Seron stood beside him, doling out instructions, and a number of Seawatchers surrounded them. Tolek’s eyes were wild as he soaked in each word, hands exploring the different levers used to turn and aim the massive weapon.

My heart squeezed in my chest at the exhilaration in his gaze. After what he’d told me about how his father’s treatment had manifested within him and how the Mindshaper torture and the Undertaking had warped his thoughts further, each of his laughs was something to cherish, even more so than before.

Cypherion stood on the outskirts of the group, listening with his arms crossed but eyes bright and intrigued.

“You allowed this, then?” I asked as I approached.

“He was awake before the sun, throwing a pillow at me and saying Seron arranged this for us.” Cypherion shook his head. “There was no stopping him.”

“Test seven!” Seron’s booming voice carried along the cliff again. It seemed amplified, and I wondered if it was an effect of the acoustics or some trick their Angel gave them.

Cyph and I watched as Tolek restocked some kind of powder in the next cannon, ignited a fuse, and—BOOM.

This one shook my entire frame, the blast ringing in my ears.

“Should have warned you,” Chorid laughed, brushing his blond hair back with a soot-streaked hand. It was unbound around his shoulders this morning. He patted my arm before following the Seawatchers to the next weapon, stationed fifty feet down the cliff.

“They test them once a month,” Cyph explained. “The next was supposed to be in a week, but they moved it up since we’re here.”

And hopefully by next week, we’d be gone. Off to the war front with an Angel emblem in hand, before Kakias sniffed out this one.

“Good morning,” Tolek said, rushing over to place a kiss on my cheek. It was so effortless, the way he did that now. I supposed that ease had always existed between us, in words and gestures, but the small ones like that kiss that were becoming more frequent were my favorite. The little ways he showed he cared for me no matter what terrors were going on around us, as if he simply couldn’t resist.

I was craving them more and more.

“Did you see that?” he asked, placing a hand on my lower back to guide me to the next weapon.

“It was incredible,” I answered. The way it had arched through the air once fired, the distance and precision a weapon so massive could achieve. It was a marvel. But what I really loved about it was the energy it gave Tolek. As he gushed about the process he’d learned this morning during the next two tests, there was a tangible buzz to his voice. It dulled the haunting shadows of his nightmares.

Tol always felt his emotions so deeply I thought I could reach out and touch them. Life, I thought. Tolek is so full of life. And places like this brought it out in him. Constantly seeking the next adventure, the next challenge.

Spirits, I wanted to bottle up his vivacity and drink it, if only so I could feel it with him. After all the grief and guilt I’d been wading through, I wanted to live with Tolek.

I gazed up at him as he explained the powder was pulverized rocks that fell from the mountains, and their residual magic, when burned, powered the cannons. His happiness was contagious, bubbling over into me until I thought my own might drown me. When Cypherion left us to go test one of the cannons himself, I stretched up onto my toes and placed a kiss on Tolek’s cheek.

“What was that for?” he asked, but even that one touch ignited the fire in his eyes.

I shrugged. “I’m feeling very grateful this morning.”

He slung an arm around me and kept a hand on my skin—shoulder, waist, or even entwined with my own—for the remaining twenty cannon tests.

It was as the last one boomed that Ezalia’s voice sliced through the morning.

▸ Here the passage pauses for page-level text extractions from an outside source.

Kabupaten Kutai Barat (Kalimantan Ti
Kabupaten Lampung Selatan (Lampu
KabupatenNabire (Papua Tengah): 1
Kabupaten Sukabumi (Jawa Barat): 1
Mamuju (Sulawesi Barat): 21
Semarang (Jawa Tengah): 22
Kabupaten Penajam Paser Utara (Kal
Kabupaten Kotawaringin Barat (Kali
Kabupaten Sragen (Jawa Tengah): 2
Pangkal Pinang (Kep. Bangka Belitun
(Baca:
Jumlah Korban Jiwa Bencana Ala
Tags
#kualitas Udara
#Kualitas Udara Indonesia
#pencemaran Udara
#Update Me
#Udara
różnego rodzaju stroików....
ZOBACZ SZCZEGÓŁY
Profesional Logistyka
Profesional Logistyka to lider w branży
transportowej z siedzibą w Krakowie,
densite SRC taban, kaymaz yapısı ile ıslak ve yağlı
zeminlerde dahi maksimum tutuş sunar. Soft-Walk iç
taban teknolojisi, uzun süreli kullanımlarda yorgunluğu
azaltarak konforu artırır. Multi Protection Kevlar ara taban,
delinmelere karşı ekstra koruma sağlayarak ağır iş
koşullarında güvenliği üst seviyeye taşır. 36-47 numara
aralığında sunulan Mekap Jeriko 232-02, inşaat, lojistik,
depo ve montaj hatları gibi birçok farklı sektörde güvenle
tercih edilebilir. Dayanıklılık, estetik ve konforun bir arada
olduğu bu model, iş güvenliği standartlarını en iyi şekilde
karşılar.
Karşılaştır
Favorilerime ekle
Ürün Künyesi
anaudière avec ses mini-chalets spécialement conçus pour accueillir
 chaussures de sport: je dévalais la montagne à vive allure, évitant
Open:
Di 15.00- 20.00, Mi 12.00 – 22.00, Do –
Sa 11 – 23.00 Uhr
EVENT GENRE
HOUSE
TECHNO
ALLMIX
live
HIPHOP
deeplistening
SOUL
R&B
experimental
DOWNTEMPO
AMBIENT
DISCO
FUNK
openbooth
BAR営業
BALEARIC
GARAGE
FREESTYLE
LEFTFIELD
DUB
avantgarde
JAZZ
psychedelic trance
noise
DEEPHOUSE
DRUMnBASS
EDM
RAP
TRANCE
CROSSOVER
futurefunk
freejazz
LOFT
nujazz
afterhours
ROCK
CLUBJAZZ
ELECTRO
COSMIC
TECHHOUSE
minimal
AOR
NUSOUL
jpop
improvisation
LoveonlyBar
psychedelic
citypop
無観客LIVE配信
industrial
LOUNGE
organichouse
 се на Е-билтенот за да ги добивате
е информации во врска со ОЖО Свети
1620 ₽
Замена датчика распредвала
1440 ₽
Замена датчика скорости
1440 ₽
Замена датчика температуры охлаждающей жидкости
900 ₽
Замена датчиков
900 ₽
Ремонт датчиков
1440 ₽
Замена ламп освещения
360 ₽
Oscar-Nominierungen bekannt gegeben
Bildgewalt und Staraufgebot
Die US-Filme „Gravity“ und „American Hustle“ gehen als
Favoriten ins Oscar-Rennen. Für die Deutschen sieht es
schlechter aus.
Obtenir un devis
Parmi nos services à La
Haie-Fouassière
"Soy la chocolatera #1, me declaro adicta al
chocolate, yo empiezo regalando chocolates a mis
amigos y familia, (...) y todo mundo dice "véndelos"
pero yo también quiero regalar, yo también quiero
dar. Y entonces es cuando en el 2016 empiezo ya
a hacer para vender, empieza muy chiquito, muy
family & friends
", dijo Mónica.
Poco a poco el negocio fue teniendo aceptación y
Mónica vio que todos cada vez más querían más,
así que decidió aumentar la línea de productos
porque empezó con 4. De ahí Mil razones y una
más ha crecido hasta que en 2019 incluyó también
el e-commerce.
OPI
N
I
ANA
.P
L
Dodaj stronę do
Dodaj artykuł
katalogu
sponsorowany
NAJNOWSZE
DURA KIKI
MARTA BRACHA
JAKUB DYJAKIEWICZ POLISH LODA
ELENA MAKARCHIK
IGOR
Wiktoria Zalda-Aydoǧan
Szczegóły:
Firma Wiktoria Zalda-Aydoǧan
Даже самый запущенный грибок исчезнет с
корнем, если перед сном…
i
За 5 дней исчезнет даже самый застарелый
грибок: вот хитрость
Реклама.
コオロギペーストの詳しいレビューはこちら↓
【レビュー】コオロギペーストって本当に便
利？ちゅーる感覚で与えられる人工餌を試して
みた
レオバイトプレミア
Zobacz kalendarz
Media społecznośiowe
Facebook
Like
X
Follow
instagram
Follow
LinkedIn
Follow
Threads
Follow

Seron was at her side immediately, Cypherion, Tolek, and I joining them. “Change of plans,” the chancellor panted, a frantic edge to her words.

Andrenas ran up, Jezebel and Vale on their heels. They were both dressed in leathers, weapons strapped to their bodies. I looked Ezalia over, tan dress cut to mid-thigh with a thick belt and sleeves. Coral cuffs around her wrists held small vials, and knives were strapped across her chest. Andrenas had similar garb and a long stretch of rope gathered at their waist.

Unease roiled through my gut.

“What’s wrong?” I asked.

“A storm is rolling in from the south,” Ezalia said.

Seron sprang into action, calling for Chorid. That prickling I’d felt in the air—it was the earliest hints of a squall.

“It’s going to be a rough one,” Ezalia added, lips pulling into a grim line. “Those islands are going to be buried under choppy waves and who knows what sediment after the storm. And the seas will be too rough to reach them during.”

My stomach sank. If the platforms they’d singled out as an important spot to Gaveny were gone, if the emblem really was out there, we could lose our one chance.